The Federal Reserve's monetary-policy report puts artificial intelligence on both sides of the price ledger. Building the systems creates present demand for electricity, chips and construction materials. Productivity may eventually reduce costs, but the report does not say when that dividend will arrive or how large it will be. [1]
That timing extends Thursday's account of Meta's 14-gigawatt target meeting a transformer shortage. The paper separated a corporate capacity target from equipment orders, interconnection and operating load. The Fed now supplies the macroeconomic version of the same sequence: physical inputs are bought before the promised efficiency is measured.
The distinction is easy to lose because AI investment is commonly described as a productivity story. That may prove correct. The report leaves the possibility open that new tools could let workers and companies produce more at lower unit cost. It also records the prior step, in which data centers compete for power, semiconductors and building materials. [1]
Those are not contradictory claims. They occur on different clocks. A transformer, chip tray or cooling system is paid for during construction. A productivity gain appears only after software is deployed, work changes and output can be compared with the labor and capital used to produce it. The report does not quantify either AI's share of current inflation or its future disinflationary effect. [1]

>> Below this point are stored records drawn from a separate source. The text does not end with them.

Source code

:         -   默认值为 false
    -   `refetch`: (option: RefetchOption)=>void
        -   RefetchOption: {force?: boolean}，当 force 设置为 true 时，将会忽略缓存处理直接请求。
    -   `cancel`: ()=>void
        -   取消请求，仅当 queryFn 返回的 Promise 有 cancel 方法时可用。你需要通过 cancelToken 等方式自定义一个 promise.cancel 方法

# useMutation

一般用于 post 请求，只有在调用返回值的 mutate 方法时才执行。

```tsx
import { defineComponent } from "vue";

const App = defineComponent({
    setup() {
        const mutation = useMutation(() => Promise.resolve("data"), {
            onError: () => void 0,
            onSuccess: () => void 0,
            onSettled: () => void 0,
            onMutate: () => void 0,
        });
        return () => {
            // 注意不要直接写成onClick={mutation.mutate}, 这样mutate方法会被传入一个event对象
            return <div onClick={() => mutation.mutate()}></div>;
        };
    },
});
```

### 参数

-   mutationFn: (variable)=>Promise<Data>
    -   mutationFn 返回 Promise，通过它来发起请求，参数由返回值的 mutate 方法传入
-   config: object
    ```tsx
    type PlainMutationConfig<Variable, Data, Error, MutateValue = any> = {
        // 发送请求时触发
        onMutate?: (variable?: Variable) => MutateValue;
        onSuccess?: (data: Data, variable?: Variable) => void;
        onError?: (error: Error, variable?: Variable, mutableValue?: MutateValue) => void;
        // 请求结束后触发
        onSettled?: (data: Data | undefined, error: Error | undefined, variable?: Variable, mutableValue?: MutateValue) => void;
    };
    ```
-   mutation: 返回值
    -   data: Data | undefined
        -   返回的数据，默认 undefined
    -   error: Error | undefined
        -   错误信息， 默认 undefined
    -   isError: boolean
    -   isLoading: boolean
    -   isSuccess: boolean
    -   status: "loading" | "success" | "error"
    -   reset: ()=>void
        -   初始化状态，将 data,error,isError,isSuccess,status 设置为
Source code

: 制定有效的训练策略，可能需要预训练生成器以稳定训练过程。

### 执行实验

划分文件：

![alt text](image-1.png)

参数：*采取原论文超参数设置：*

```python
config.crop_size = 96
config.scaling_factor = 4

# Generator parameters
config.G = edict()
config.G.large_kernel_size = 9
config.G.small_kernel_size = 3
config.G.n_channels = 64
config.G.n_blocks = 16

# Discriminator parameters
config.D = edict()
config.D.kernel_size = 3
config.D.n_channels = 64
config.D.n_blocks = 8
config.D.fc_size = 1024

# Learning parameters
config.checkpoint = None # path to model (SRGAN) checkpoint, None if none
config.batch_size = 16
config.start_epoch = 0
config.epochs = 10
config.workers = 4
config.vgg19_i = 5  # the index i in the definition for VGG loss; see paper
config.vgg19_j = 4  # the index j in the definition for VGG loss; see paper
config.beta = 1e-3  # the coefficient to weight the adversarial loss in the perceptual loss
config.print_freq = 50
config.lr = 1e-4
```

That limit matters. Calling AI permanently inflationary would turn a timing observation into a forecast the Fed did not make. Calling it already disinflationary would book a benefit before the report can identify its arrival. The defensible conclusion is narrower: the buildout creates demand now, while the offset remains uncertain.
AI discourse on X tends to collapse this interval. Product demonstrations become evidence of economy-wide efficiency, while infrastructure critics treat every power project as proof that the technology can never repay its cost. No verified topical X post surfaced in the research for this article, so neither camp enters as attributed evidence. Reuters' account provides the institutional record instead. [1]
The report is also not a rate decision. It gives Congress the Fed's account of inflation pressures and growth conditions; it does not assign votes or prescribe a permanent policy response to AI. Its value is diagnostic. It places the server campus inside the inflation discussion without pretending to know the date on which a better model will begin lowering prices.
The next evidence will need units. Power demand can be measured in megawatts, construction in dollars and chips in deliveries. Productivity requires output per unit of labor or capital over a stated period. Until both sides are measured, the honest order remains the one the Fed recorded Friday: costs first, possible gains later.